» **Activity**: What you give back must match the data below character for character.

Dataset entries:
========================

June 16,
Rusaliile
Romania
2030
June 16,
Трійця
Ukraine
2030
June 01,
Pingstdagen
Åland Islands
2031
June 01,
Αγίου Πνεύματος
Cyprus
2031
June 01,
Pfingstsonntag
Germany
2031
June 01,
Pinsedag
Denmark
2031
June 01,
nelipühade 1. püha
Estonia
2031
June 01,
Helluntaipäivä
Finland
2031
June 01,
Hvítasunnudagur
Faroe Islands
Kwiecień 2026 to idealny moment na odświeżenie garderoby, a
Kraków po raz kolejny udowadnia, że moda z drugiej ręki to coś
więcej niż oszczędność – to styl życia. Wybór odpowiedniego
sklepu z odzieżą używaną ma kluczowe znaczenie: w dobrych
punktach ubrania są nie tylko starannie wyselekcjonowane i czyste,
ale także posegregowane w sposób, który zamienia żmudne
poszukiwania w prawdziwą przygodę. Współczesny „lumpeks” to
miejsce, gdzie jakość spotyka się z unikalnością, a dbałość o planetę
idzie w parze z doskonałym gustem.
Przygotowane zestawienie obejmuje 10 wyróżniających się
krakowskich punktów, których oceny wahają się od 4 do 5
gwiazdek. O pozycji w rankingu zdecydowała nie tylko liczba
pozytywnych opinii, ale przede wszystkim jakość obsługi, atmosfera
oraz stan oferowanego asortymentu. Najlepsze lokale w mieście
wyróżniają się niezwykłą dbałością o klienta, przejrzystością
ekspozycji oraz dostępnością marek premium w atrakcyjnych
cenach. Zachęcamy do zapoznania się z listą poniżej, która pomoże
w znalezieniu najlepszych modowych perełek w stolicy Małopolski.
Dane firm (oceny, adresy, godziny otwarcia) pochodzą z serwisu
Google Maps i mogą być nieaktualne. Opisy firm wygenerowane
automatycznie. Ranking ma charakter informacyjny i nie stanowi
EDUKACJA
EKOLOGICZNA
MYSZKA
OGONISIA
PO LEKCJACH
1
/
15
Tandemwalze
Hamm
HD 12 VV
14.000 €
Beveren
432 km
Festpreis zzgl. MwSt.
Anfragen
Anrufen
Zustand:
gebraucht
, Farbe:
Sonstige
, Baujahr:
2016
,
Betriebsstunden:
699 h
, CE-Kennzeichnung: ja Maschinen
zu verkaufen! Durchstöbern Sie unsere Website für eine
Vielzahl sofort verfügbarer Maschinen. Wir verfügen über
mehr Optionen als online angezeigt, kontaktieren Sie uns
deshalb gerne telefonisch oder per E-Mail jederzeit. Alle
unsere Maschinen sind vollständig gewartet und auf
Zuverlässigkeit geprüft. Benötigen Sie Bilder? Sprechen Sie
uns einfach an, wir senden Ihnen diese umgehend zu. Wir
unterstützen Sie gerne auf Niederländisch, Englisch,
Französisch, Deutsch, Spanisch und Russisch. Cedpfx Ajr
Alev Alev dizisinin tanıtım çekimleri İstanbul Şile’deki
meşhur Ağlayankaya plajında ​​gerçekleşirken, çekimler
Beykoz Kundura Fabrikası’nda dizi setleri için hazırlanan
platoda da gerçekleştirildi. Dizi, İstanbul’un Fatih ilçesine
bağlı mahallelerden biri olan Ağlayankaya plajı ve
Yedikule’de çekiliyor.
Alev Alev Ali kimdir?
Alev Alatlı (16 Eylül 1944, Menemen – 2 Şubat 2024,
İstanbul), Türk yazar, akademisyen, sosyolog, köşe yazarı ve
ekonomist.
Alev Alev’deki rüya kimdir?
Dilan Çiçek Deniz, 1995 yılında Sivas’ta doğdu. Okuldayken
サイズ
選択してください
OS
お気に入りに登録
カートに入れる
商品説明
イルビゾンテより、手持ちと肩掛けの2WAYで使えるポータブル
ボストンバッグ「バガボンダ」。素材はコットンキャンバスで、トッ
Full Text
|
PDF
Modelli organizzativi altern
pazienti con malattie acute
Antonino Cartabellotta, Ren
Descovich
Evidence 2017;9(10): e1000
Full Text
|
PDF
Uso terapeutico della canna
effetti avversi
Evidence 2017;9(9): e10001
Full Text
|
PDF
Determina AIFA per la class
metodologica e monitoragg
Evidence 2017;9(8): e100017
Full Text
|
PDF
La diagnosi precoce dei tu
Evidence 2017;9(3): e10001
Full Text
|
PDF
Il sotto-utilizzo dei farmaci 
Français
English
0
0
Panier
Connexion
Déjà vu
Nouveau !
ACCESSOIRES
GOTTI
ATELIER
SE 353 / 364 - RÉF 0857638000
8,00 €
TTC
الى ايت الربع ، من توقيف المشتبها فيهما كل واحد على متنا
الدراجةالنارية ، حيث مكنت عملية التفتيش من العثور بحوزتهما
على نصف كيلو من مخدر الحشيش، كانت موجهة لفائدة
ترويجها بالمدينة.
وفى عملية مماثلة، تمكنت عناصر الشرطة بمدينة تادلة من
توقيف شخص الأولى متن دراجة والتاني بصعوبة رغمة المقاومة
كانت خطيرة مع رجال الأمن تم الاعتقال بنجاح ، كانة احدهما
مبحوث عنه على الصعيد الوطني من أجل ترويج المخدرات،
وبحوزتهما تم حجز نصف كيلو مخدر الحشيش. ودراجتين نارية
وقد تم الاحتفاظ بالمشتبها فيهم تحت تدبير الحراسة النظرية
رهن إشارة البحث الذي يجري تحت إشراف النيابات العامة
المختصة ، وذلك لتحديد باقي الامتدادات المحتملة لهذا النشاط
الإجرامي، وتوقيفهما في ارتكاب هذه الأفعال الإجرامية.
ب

========================

» **Result for this exercise**:
June 16,
Rusaliile
Romania
2030
June 16,
Трійця
Ukraine
2030
June 01,
Pingstdagen
Åland Islands
2031
June 01,
Αγίου Πνεύματος
Cyprus
2031
June 01,
Pfingstsonntag
Germany
2031
June 01,
Pinsedag
Denmark
2031
June 01,
nelipühade 1. püha
Estonia
2031
June 01,
Helluntaipäivä
Finland
2031
June 01,
Hvítasunnudagur
Faroe Islands
Kwiecień 2026 to idealny moment na odświeżenie garderoby, a
Kraków po raz kolejny udowadnia, że moda z drugiej ręki to coś
więcej niż oszczędność – to styl życia. Wybór odpowiedniego
sklepu z odzieżą używaną ma kluczowe znaczenie: w dobrych
punktach ubrania są nie tylko starannie wyselekcjonowane i czyste,
ale także posegregowane w sposób, który zamienia żmudne
poszukiwania w prawdziwą przygodę. Współczesny „lumpeks” to
miejsce, gdzie jakość spotyka się z unikalnością, a dbałość o planetę
idzie w parze z doskonałym gustem.
Przygotowane zestawienie obejmuje 10 wyróżniających się
krakowskich punktów, których oceny wahają się od 4 do 5
gwiazdek. O pozycji w rankingu zdecydowała nie tylko liczba
pozytywnych opinii, ale przede wszystkim jakość obsługi, atmosfera
oraz stan oferowanego asortymentu. Najlepsze lokale w mieście
wyróżniają się niezwykłą dbałością o klienta, przejrzystością
ekspozycji oraz dostępnością marek premium w atrakcyjnych
cenach. Zachęcamy do zapoznania się z listą poniżej, która pomoże
w znalezieniu najlepszych modowych perełek w stolicy Małopolski.
Dane firm (oceny, adresy, godziny otwarcia) pochodzą z serwisu
Google Maps i mogą być nieaktualne. Opisy firm wygenerowane
automatycznie. Ranking ma charakter informacyjny i nie stanowi
EDUKACJA
EKOLOGICZNA
MYSZKA
OGONISIA
PO LEKCJACH
1
/
15
Tandemwalze
Hamm
HD 12 VV
14.000 €
Beveren
432 km
Festpreis zzgl. MwSt.
Anfragen
Anrufen
Zustand:
gebraucht
, Farbe:
Sonstige
, Baujahr:
2016
,
Betriebsstunden:
699 h
, CE-Kennzeichnung: ja Maschinen
zu verkaufen! Durchstöbern Sie unsere Website für eine
Vielzahl sofort verfügbarer Maschinen. Wir verfügen über
mehr Optionen als online angezeigt, kontaktieren Sie uns
deshalb gerne telefonisch oder per E-Mail jederzeit. Alle
unsere Maschinen sind vollständig gewartet und auf
Zuverlässigkeit geprüft. Benötigen Sie Bilder? Sprechen Sie
uns einfach an, wir senden Ihnen diese umgehend zu. Wir
unterstützen Sie gerne auf Niederländisch, Englisch,
Französisch, Deutsch, Spanisch und Russisch. Cedpfx Ajr
Alev Alev dizisinin tanıtım çekimleri İstanbul Şile’deki
meşhur Ağlayankaya plajında ​​gerçekleşirken, çekimler
Beykoz Kundura Fabrikası’nda dizi setleri için hazırlanan
platoda da gerçekleştirildi. Dizi, İstanbul’un Fatih ilçesine
bağlı mahallelerden biri olan Ağlayankaya plajı ve
Yedikule’de çekiliyor.
Alev Alev Ali kimdir?
Alev Alatlı (16 Eylül 1944, Menemen – 2 Şubat 2024,
İstanbul), Türk yazar, akademisyen, sosyolog, köşe yazarı ve
ekonomist.
Alev Alev’deki rüya kimdir?
Dilan Çiçek Deniz, 1995 yılında Sivas’ta doğdu. Okuldayken
サイズ
選択してください
OS
お気に入りに登録
カートに入れる
商品説明
イルビゾンテより、手持ちと肩掛けの2WAYで使えるポータブル
ボストンバッグ「バガボンダ」。素材はコットンキャンバスで、トッ
Full Text
|
PDF
Modelli organizzativi altern
pazienti con malattie acute
Antonino Cartabellotta, Ren
Descovich
Evidence 2017;9(10): e1000
Full Text
|
PDF
Uso terapeutico della canna
effetti avversi
Evidence 2017;9(9): e10001
Full Text
|
PDF
Determina AIFA per la class
metodologica e monitoragg
Evidence 2017;9(8): e100017
Full Text
|
PDF
La diagnosi precoce dei tu
Evidence 2017;9(3): e10001
Full Text
|
PDF
Il sotto-utilizzo dei farmaci 
Français
English
0
0
Panier
Connexion
Déjà vu
Nouveau !
ACCESSOIRES
GOTTI
ATELIER
SE 353 / 364 - RÉF 0857638000
8,00 €
TTC
الى ايت الربع ، من توقيف المشتبها فيهما كل واحد على متنا
الدراجةالنارية ، حيث مكنت عملية التفتيش من العثور بحوزتهما
على نصف كيلو من مخدر الحشيش، كانت موجهة لفائدة
ترويجها بالمدينة.
وفى عملية مماثلة، تمكنت عناصر الشرطة بمدينة تادلة من
توقيف شخص الأولى متن دراجة والتاني بصعوبة رغمة المقاومة
كانت خطيرة مع رجال الأمن تم الاعتقال بنجاح ، كانة احدهما
مبحوث عنه على الصعيد الوطني من أجل ترويج المخدرات،
وبحوزتهما تم حجز نصف كيلو مخدر الحشيش. ودراجتين نارية
وقد تم الاحتفاظ بالمشتبها فيهم تحت تدبير الحراسة النظرية
رهن إشارة البحث الذي يجري تحت إشراف النيابات العامة
المختصة ، وذلك لتحديد باقي الامتدادات المحتملة لهذا النشاط
الإجرامي، وتوقيفهما في ارتكاب هذه الأفعال الإجرامية.
ب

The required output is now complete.